While Anderson Merchandisers appears to be abandoning the entertainment software distribution business, it so far appears to be retaining its in-store marketing and merchandising operation. That operations insures that music and many other products beyond entertainment software shipped to the store gets on the shelves of merchants like Walmart and Best Buy and many other retailers too.
In its last acquisition, Super D shut down its own warehousing operation to use the Alliance Entertainment state-of-the-art distribution center in Shepherdsville, Ky. But sources say they don’t know what the shipping plans are, if Alliance completes the current proposed deal.
The potential Alliance Entertainment Anderson deal is not the only deal doing on in the music entertainment software sector. In another industry move last month, Baker & Taylor, another large entertainment software distributor, was sold by the private equity firm Castle Harlan to the Follett Corp., a provider of print and digital books and other multimedia to libraries, institutions and retailers. While Baker & Taylor was one of the largest book wholesalers, it is also one of the main music wholesalers in the U.S., even if it was a distant third — make that distant second if this deal happens — ANconnect (Anderson Merchandiser) and Alliance.
While terms of the deal are not known, the Super D owners will likely use a slice of debt to pay for the acquisition, a strategy it employed when it acquired Alliance Entertainment. In making the latest deal, not only are Alliance principals betting that physical music and video product has a longer shelf life than suspected, with Alliance now positioned as the dominant wholesaler; by also obtaining the DADC distribution pipeline, they are making a play to position Alliance as the backroom/distribution pipeline for the major labels as well.
With physical music sales making up almost 29 percent of the industry’s $7 billion in U.S. sales last year, Ogilvie and Walker appear to be betting that they can ride the slow decline of the CD to profitability and a big payday.

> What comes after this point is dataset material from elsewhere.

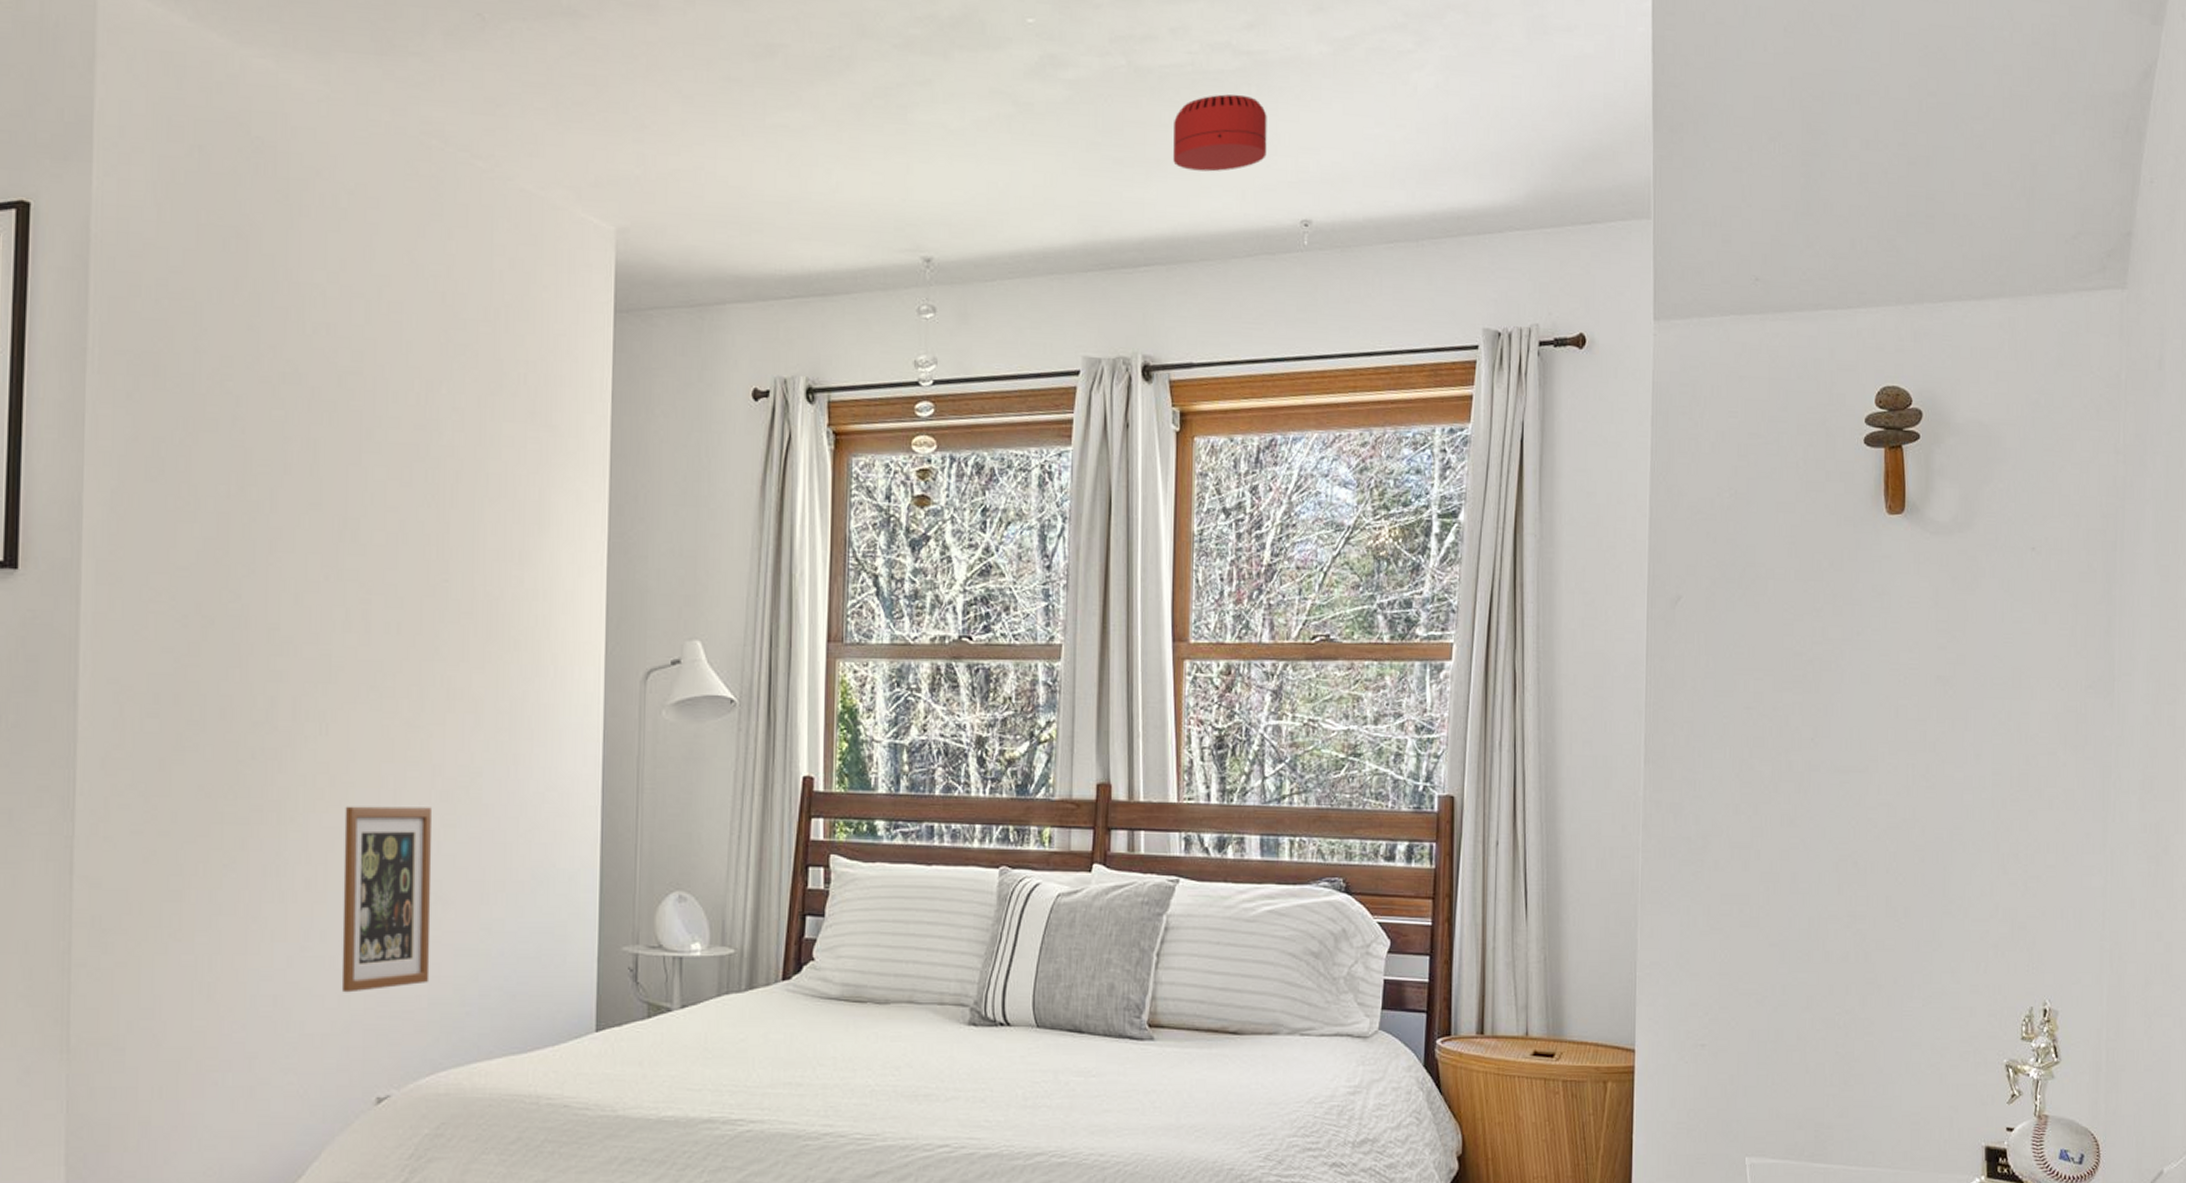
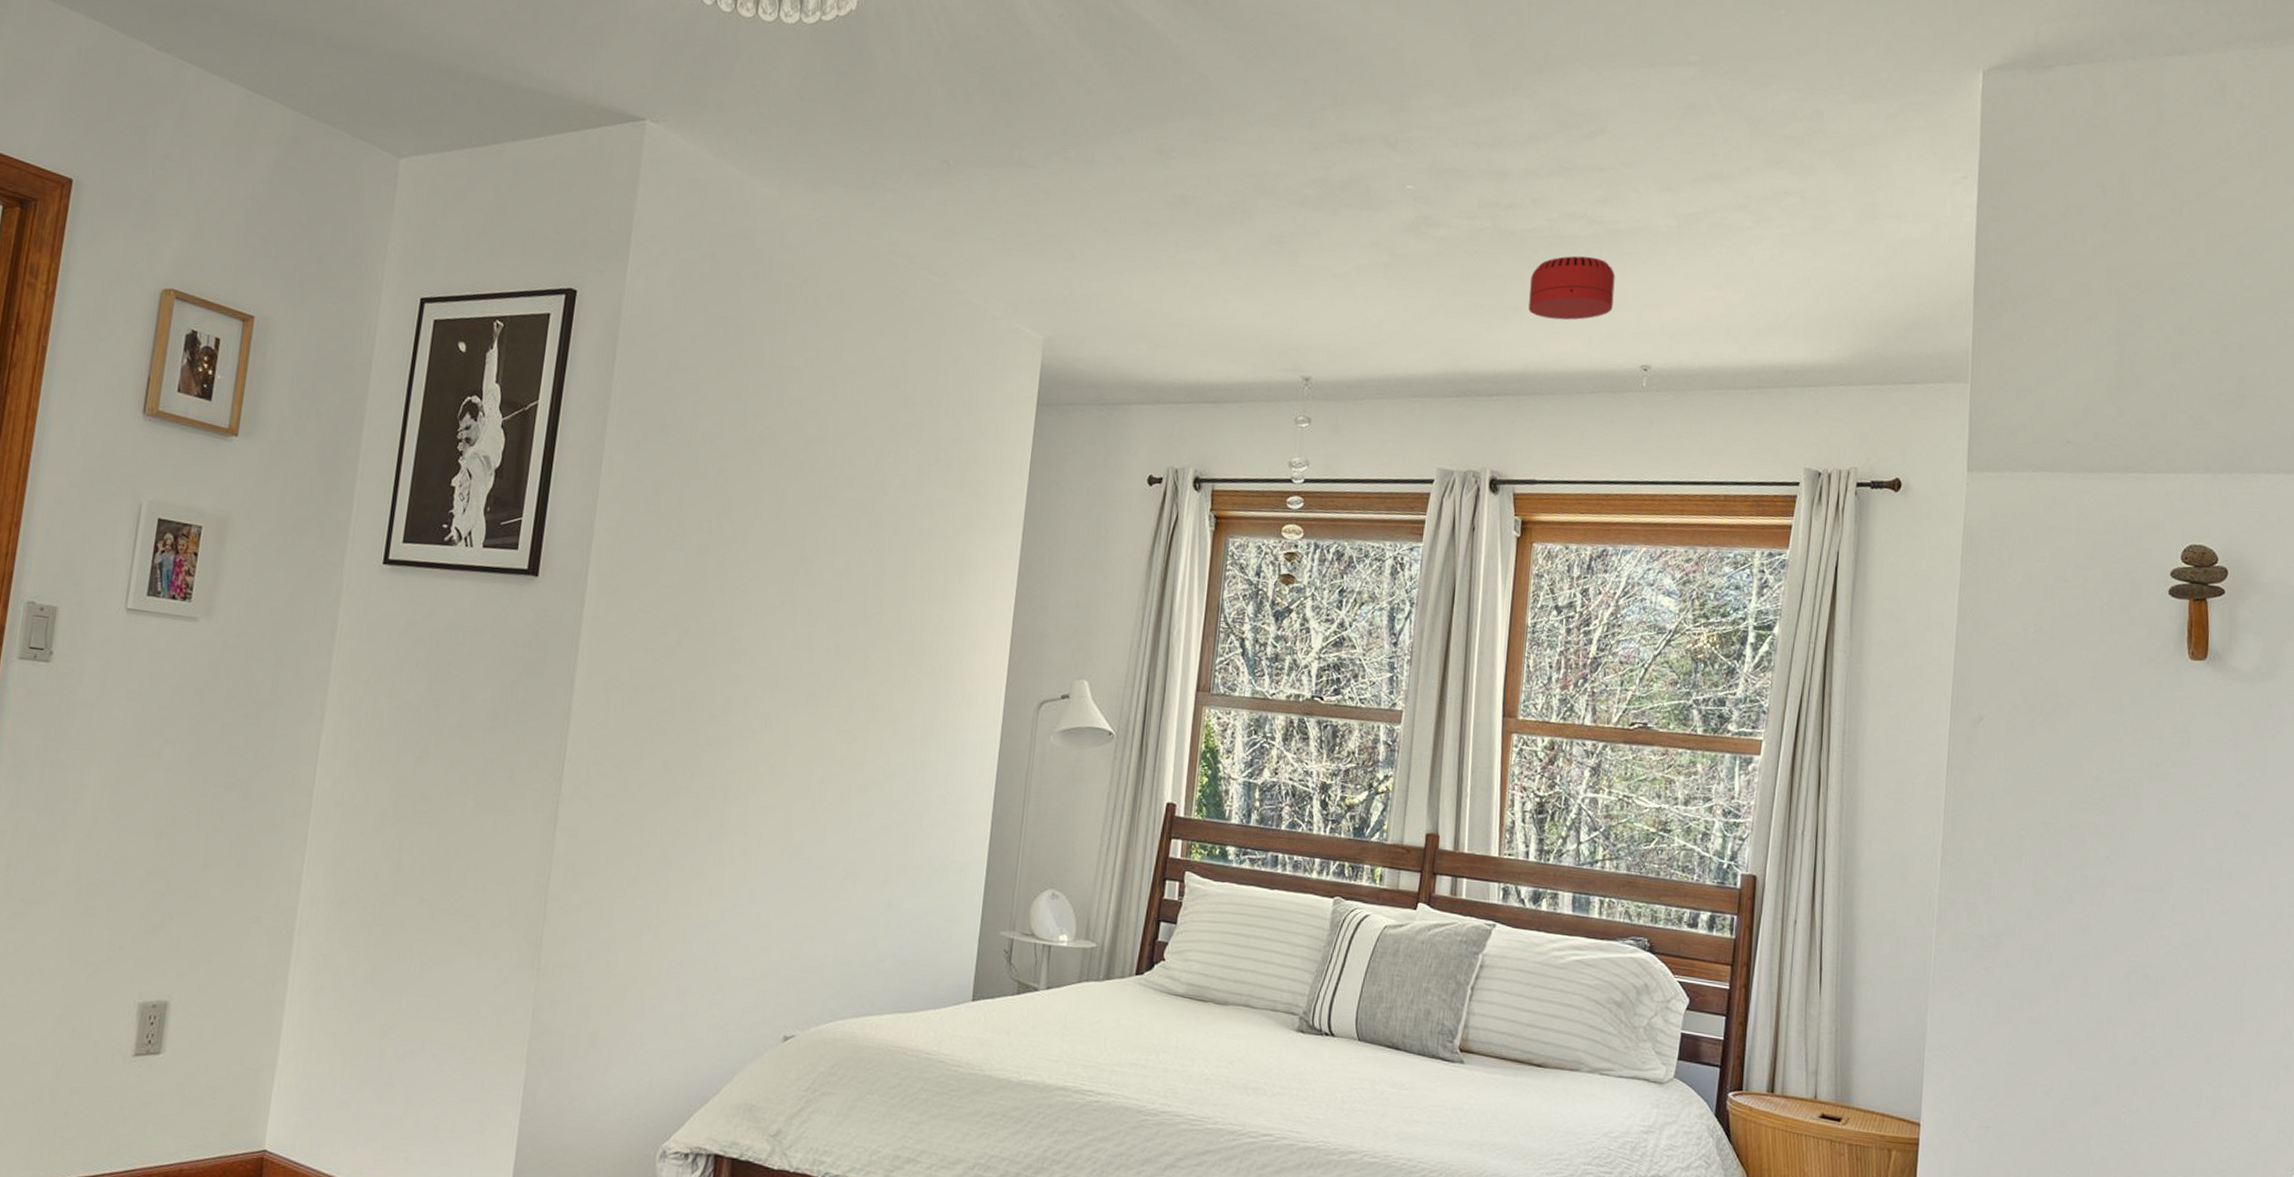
picture frame: present [341,806,432,993] -> none [763,791,851,946]

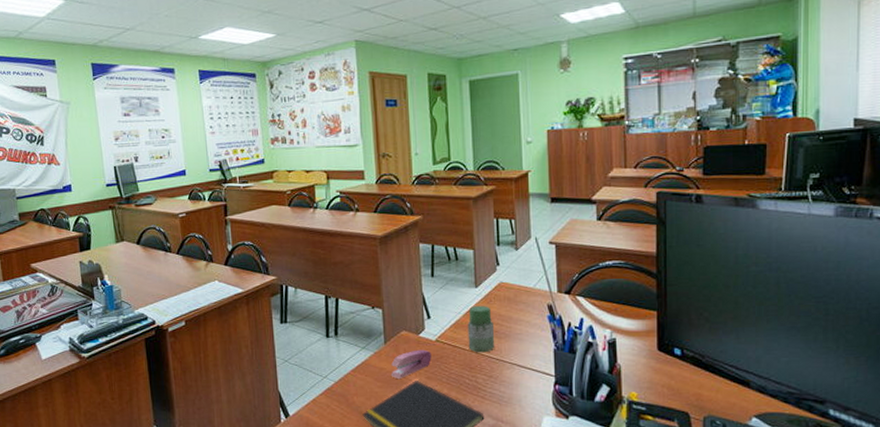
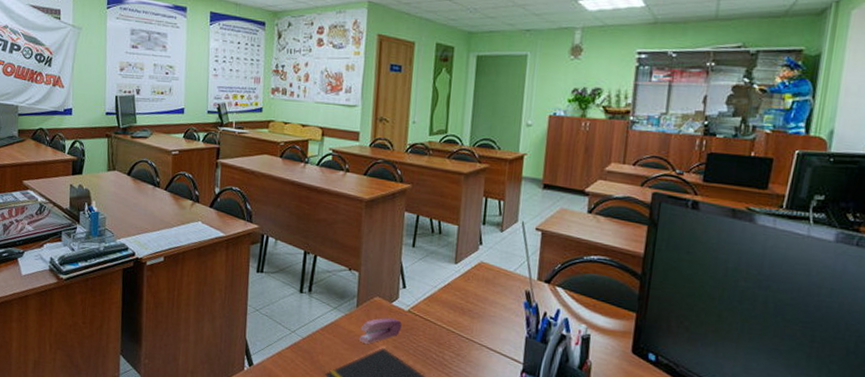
jar: present [467,305,495,353] -> none [440,281,468,330]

Ogilvie is a long-time music distribution wholesaler who sold his Abbey Road One-Stop to Alliance Entertainment in 1994 for about $35 million. After his non-compete clause with Alliance expired, he became a partner in Walker’s Super D, and together the two had grown the business into the third largest music wholesaler by the time it acquired Alliance.
Anderson Merchandisers and Alliance didn’t immediately respond to a request for comment.